The Corner

Some Day, We’ll All Live in Detroit

Take a look at this slideshow, and then ponder the question: Is American decline a choice or an inevitability?

America has a new kind of ghost town, haunted by the spirits of the recession. Developers caught up in the runaway housing boom overbuilt and oversold lots, houses and condos, leaving neighborhoods barren with uninhabited model homes, eerily desolate luxury condos, and abandoned McMansions in the aftermath of the collapse.

Most of these recession ghost towns lie in heavily-hit regions of the housing crisis: South Florida, Arizona, California and Nevada. Some in metropolitan areas like Phoenix and Miami, have a better chance of surviving after the housing market recovers, but others are in remote desert developments where municipal services have long since left.

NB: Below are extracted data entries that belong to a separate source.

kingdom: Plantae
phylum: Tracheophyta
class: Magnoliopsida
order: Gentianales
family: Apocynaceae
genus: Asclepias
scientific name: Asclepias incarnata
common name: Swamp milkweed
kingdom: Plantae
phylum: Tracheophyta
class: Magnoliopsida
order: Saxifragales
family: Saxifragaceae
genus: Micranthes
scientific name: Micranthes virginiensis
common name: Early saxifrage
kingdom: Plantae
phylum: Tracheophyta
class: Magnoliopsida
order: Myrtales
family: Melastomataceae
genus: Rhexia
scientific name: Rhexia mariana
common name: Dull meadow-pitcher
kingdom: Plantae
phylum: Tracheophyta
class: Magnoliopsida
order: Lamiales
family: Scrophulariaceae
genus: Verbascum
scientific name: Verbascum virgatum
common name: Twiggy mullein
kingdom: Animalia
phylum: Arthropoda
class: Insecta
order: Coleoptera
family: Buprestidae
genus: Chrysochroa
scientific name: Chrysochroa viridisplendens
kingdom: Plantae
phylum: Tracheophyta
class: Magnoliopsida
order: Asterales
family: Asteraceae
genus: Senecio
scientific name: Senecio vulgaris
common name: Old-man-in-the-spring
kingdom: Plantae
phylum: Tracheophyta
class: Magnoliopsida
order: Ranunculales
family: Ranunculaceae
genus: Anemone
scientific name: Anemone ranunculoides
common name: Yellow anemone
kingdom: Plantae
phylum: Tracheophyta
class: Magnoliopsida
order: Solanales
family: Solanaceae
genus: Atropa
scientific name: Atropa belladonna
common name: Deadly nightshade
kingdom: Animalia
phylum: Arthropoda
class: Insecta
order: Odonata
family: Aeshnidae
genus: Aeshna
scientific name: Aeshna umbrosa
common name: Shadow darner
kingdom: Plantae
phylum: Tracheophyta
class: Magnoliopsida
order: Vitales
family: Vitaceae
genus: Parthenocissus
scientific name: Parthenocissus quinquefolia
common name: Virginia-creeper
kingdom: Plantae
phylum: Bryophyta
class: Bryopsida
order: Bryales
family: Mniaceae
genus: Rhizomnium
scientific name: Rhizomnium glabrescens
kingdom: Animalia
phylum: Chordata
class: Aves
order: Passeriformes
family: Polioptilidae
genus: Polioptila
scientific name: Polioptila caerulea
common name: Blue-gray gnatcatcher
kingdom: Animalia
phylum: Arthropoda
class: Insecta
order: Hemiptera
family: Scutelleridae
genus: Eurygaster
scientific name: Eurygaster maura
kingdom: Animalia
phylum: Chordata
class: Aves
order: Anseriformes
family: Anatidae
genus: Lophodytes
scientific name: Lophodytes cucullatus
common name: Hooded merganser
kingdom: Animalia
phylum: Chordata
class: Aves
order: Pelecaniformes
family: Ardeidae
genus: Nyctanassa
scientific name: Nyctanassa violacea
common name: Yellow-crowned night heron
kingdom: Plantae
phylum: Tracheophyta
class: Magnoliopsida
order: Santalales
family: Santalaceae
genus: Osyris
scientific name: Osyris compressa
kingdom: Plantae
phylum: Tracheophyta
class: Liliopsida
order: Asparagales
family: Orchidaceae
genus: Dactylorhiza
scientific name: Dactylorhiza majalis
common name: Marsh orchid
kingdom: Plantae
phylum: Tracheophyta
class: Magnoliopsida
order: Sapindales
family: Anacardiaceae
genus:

Maybe abandoning parts of California City, Calif., makes some sense — it’s out in the middle of the Mojave Desert, after all. But as the Motor City shows, this kind of thing is happening in what was once — and not that long ago — one of the most prosperous and beautiful cities in the U.S. (If you’ve never been to Detroit, please visit the Boston-Edison neighborhood to see some of the finest residential architecture in America.)

Maybe Mark Steyn’s on to something. Or maybe it’s just, you know, government-fueled creative destruction.